# IT Specialist Looking to move my family to Japan



## nerditup

Konnichiwa,

So currently i am working overseas as an IT Specialist. I currently have my Security+ and A+ certifications, and by the end of my contract here i will also have MCSA Server 2016 if not my MCSE. I also will have 2 years of college in CyberSecurity and Information Assurance. I have always wanted to visit Japan, and was gonig to take a vacation there after this contract. After talking to my wife we decided that there are too many things we want to see and do that we think it will be best to take a contract in japan. The harderst thing about this decision is we have 5 pets, 2 dogs and 3 cats. I already know it is going to be hard to find a place to rent, but with that many pets its just going to make it that much harder. I tried to talk my wife into having one of out family members take care of our cats while away and just bring our dogs, but she is not having it. i already researched all of the steps we need to take to be able to bring the pets, but if anyone can give me any insight on rentals for pets. Does anyone know anyone that has that many pets. Trying to find the best route to take.


----------



## myrrh

As you have already researched the process of bringing your pets over, I'll leave that out. As for where and how to rent, you'll need to look for the few places (it varies, but usually is about 10% of the total listings) that are pet friendly. This will almost invariably be listed on the adverts. 

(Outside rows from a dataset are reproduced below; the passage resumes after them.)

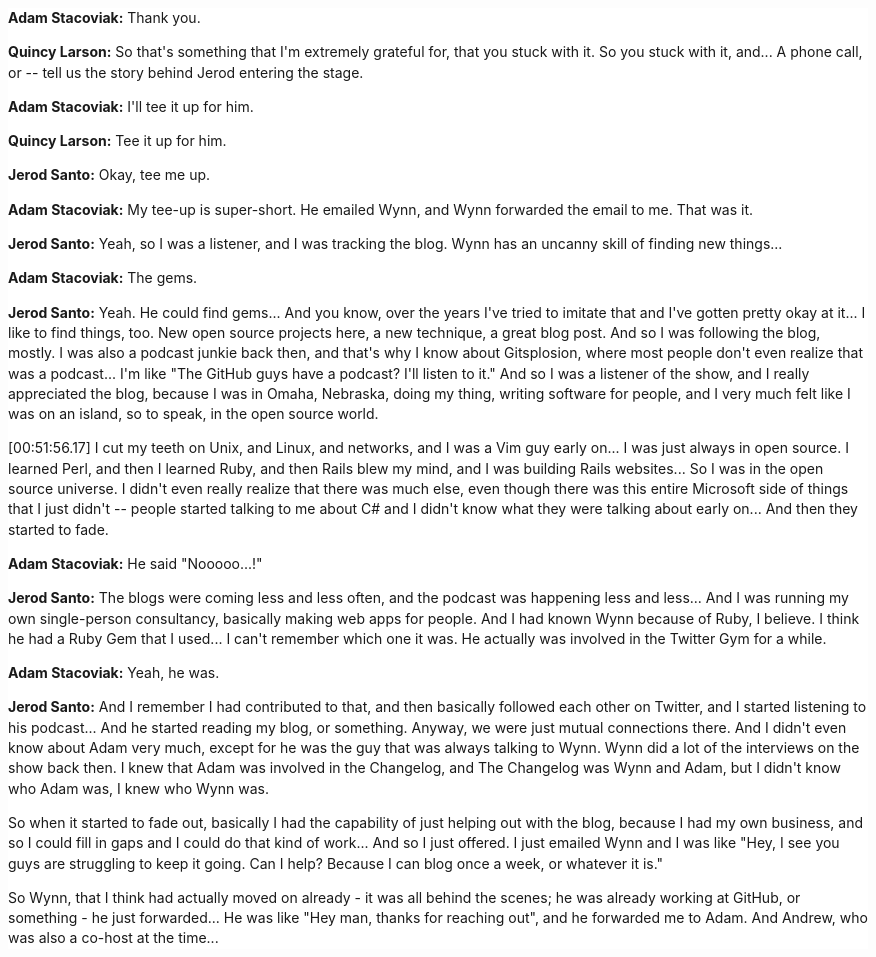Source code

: **Adam Stacoviak:** Thank you.

**Quincy Larson:** So that's something that I'm extremely grateful for, that you stuck with it. So you stuck with it, and... A phone call, or -- tell us the story behind Jerod entering the stage.

**Adam Stacoviak:** I'll tee it up for him.

**Quincy Larson:** Tee it up for him.

**Jerod Santo:** Okay, tee me up.

**Adam Stacoviak:** My tee-up is super-short. He emailed Wynn, and Wynn forwarded the email to me. That was it.

**Jerod Santo:** Yeah, so I was a listener, and I was tracking the blog. Wynn has an uncanny skill of finding new things...

**Adam Stacoviak:** The gems.

**Jerod Santo:** Yeah. He could find gems... And you know, over the years I've tried to imitate that and I've gotten pretty okay at it... I like to find things, too. New open source projects here, a new technique, a great blog post. And so I was following the blog, mostly. I was also a podcast junkie back then, and that's why I know about Gitsplosion, where most people don't even realize that was a podcast... I'm like "The GitHub guys have a podcast? I'll listen to it." And so I was a listener of the show, and I really appreciated the blog, because I was in Omaha, Nebraska, doing my thing, writing software for people, and I very much felt like I was on an island, so to speak, in the open source world.

\[00:51:56.17\] I cut my teeth on Unix, and Linux, and networks, and I was a Vim guy early on... I was just always in open source. I learned Perl, and then I learned Ruby, and then Rails blew my mind, and I was building Rails websites... So I was in the open source universe. I didn't even really realize that there was much else, even though there was this entire Microsoft side of things that I just didn't -- people started talking to me about C\# and I didn't know what they were talking about early on... And then they started to fade.

**Adam Stacoviak:** He said "Nooooo...!"

**Jerod Santo:** The blogs were coming less and less often, and the podcast was happening less and less... And I was running my own single-person consultancy, basically making web apps for people. And I had known Wynn because of Ruby, I believe. I think he had a Ruby Gem that I used... I can't remember which one it was. He actually was involved in the Twitter Gym for a while.

**Adam Stacoviak:** Yeah, he was.

**Jerod Santo:** And I remember I had contributed to that, and then basically followed each other on Twitter, and I started listening to his podcast... And he started reading my blog, or something. Anyway, we were just mutual connections there. And I didn't even know about Adam very much, except for he was the guy that was always talking to Wynn. Wynn did a lot of the interviews on the show back then. I knew that Adam was involved in the Changelog, and The Changelog was Wynn and Adam, but I didn't know who Adam was, I knew who Wynn was.

So when it started to fade out, basically I had the capability of just helping out with the blog, because I had my own business, and so I could fill in gaps and I could do that kind of work... And so I just offered. I just emailed Wynn and I was like "Hey, I see you guys are struggling to keep it going. Can I help? Because I can blog once a week, or whatever it is."

So Wynn, that I think had actually moved on already - it was all behind the scenes; he was already working at GitHub, or something - he just forwarded... He was like "Hey man, thanks for reaching out", and he forwarded me to Adam. And Andrew, who was also a co-host at the time...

I'm assuming you have been hired to work here. I would ask your employer to help you look for suitable places, not to mention with any and all negotiations. Things will move a lot smoother with this assistance!

Good luck.


----------



## myrrh

You're welcome!


----------



## JamesInJapan

myrrh said:


> I would ask your employer to help you look for suitable places, not to mention with any and all negotiations. Things will move a lot smoother with this assistance!


I really want to stress this point. 
It is so true.

A lot of Japan still functions on the whole guarantor system. 
So a lot of great places will be out of reach unless you can get someone to vouch for you. And it's not a superficial thing, if you hightail it out of Japan they will come after your guarantor for the outstanding rent and clean-up fees etc. 

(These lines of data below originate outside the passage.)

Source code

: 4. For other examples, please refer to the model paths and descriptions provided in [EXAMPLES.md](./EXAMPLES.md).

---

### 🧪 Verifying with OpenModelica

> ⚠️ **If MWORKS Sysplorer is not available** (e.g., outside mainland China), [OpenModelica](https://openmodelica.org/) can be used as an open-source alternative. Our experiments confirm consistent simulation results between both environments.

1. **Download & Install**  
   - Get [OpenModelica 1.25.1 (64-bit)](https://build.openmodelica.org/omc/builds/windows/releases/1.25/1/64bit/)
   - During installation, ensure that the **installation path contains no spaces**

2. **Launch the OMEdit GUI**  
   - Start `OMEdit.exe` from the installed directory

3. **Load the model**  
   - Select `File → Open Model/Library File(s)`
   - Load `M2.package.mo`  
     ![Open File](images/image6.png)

Some places allow you to use a kind of guarantor-replacement-firm.

But like myrrh said, get them to help you out!

Oh and about the pets.
This is going to sound really horrible, but believe me when I tell you it is quite common.
People just move in with pets without telling anyone... and if your pets aren't loud all the time, everyone ignores it and lets it slide. 
However if your neighbors don't like you for other reasons, the pets could be used as an excuse to kick you out.
Another thing about the pets, the 2 dogs, if they are big, it may be hard to find a place that you'd consider a reasonable size for 2 big dogs to live in. Unless you're a little out of town, or have deeper pockets than most.


----------